◆ PASSAGE GIVEN:
Cannes Critics’ Week 2025 Lineup Unveiled

by oqtey
Cannes Critics' Week 2025 Lineup Unveiled

The Cannes Critics’ Week, the festival sidebar focusing on directors’ first and second features, unveiled its 2025 lineup on Monday.

Competition highlights include Left-Handed Girl, the solo directorial debut of Taiwanese filmmaker Shih-Ching Tsou, known for her long-standing collaboration with Anora director Sean Baker (Tsou co-directed 2004’s Take Out and was a producer on Baker’s Tangerine, The Florida Project, and Red Rocket). Baker co-wrote and edited the Taipei-set urban melodrama, which centers on a single mother and her two daughters navigating life on the margins of the Taiwanese capital.

Also debuting in Critics’ Week is Thai director Ratchapoom Boonbunchachoke with A Useful Ghost, a surrealist take on motherhood in which a woman reincarnates as a vacuum cleaner. Thai actress Mai Davika Hoorne leads the cast.

European features in competition include Pauline Loquès’ Nino, starring fast-rising Quebecois actor Théodore Pellerin (Lurker) as a young man adrift in the city after losing his apartment keys; Sleepless City from Spanish director Guillermo Galoe, which follows two close friends facing separation when one is forced to move away; and Kika from Belgian filmmaker Alexe Poukine, starring Manon Clavel as a social worker confronting an unplanned pregnancy shortly after her partner’s death.

Chechen filmmaker Deni Oumar Pitsaev will present Imago, an autobiographical documentary chronicling his attempt to construct a modernist home on traditional land in a Georgian valley near the Chechnya border. From the Netherlands, Sven Bresser’s debut feature Reedland follows a reed cutter whose discovery of a teenage girl’s body triggers a haunting obsession.

◆ RECORD EXCERPTS:
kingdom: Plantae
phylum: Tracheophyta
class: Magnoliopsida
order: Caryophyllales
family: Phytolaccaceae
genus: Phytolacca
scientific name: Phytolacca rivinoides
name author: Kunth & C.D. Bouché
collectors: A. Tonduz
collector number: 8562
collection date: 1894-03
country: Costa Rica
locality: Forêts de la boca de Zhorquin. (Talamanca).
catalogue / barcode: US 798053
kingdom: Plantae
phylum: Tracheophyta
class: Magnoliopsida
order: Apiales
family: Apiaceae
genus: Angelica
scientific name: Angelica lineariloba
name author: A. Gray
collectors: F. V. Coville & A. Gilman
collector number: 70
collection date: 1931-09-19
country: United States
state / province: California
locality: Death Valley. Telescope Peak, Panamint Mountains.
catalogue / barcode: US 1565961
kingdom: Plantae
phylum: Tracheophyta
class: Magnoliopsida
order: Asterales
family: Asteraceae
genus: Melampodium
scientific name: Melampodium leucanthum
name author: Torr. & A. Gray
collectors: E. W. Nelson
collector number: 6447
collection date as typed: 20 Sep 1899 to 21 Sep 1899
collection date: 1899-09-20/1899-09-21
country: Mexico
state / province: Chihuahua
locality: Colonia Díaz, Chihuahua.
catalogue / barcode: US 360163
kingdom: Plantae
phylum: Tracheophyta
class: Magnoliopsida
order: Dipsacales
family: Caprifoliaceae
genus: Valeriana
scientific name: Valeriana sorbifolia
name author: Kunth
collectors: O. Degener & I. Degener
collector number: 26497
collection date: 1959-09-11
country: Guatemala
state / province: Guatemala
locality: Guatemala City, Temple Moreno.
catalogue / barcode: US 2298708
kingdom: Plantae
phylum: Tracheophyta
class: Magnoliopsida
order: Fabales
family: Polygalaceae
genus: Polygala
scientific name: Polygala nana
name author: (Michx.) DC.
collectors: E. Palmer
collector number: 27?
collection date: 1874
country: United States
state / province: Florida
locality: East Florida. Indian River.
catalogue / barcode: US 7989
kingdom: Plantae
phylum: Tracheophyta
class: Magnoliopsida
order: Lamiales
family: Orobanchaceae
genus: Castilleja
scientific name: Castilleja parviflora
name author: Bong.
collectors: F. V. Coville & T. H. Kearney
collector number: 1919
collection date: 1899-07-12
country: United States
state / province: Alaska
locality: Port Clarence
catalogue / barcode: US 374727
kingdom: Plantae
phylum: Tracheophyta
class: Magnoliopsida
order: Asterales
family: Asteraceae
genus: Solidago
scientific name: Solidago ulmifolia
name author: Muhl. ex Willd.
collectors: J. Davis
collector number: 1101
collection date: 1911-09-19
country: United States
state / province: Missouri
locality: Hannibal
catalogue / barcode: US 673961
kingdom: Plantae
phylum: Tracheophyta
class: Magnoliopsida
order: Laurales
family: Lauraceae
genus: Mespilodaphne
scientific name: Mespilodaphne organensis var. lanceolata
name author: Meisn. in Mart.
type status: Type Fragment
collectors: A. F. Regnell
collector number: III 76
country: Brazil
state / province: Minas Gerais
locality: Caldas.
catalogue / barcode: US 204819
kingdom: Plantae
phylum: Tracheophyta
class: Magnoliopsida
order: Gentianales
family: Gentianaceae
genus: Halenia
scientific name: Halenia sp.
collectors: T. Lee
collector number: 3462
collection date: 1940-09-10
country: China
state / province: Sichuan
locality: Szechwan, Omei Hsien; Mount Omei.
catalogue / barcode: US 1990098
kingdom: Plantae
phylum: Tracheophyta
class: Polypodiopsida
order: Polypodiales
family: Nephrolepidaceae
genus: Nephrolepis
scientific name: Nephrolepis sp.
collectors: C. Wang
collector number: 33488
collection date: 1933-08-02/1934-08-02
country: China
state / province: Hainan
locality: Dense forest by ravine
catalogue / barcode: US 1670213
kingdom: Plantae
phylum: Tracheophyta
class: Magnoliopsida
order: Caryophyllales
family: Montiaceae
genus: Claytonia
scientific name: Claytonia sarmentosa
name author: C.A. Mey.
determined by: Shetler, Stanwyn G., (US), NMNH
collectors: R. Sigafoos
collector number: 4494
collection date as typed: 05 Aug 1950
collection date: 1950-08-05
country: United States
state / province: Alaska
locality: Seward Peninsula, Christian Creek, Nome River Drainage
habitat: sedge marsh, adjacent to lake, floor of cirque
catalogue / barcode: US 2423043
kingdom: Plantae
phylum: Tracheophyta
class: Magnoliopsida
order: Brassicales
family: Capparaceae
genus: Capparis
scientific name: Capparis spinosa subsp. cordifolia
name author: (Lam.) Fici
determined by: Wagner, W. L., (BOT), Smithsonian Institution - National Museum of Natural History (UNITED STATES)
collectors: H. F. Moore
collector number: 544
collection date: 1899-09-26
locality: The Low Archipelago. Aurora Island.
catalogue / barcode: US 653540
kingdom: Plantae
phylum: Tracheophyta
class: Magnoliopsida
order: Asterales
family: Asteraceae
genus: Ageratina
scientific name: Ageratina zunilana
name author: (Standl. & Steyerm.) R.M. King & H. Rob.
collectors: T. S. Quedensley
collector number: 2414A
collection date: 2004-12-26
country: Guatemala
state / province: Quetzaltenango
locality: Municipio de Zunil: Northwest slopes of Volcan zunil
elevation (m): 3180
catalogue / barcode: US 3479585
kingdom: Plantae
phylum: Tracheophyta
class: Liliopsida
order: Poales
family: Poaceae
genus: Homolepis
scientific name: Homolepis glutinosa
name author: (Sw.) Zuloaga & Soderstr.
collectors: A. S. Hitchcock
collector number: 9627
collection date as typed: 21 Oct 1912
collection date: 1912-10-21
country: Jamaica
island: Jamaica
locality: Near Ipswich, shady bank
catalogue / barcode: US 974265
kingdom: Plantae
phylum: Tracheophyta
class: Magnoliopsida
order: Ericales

◆ WORK TO DO: From the Critics' Week lineup article, reproduce the portion starting at "The Cannes Critics’" and ending at "leads the cast.", replacing "urban melodrama" with "family drama". The data shown after the Critics' Week article is separate material, unrelated to it.

◆ FULL OUTPUT:
The Cannes Critics’ Week, the festival sidebar focusing on directors’ first and second features, unveiled its 2025 lineup on Monday.

Competition highlights include Left-Handed Girl, the solo directorial debut of Taiwanese filmmaker Shih-Ching Tsou, known for her long-standing collaboration with Anora director Sean Baker (Tsou co-directed 2004’s Take Out and was a producer on Baker’s Tangerine, The Florida Project, and Red Rocket). Baker co-wrote and edited the Taipei-set family drama, which centers on a single mother and her two daughters navigating life on the margins of the Taiwanese capital.

Also debuting in Critics’ Week is Thai director Ratchapoom Boonbunchachoke with A Useful Ghost, a surrealist take on motherhood in which a woman reincarnates as a vacuum cleaner. Thai actress Mai Davika Hoorne leads the cast.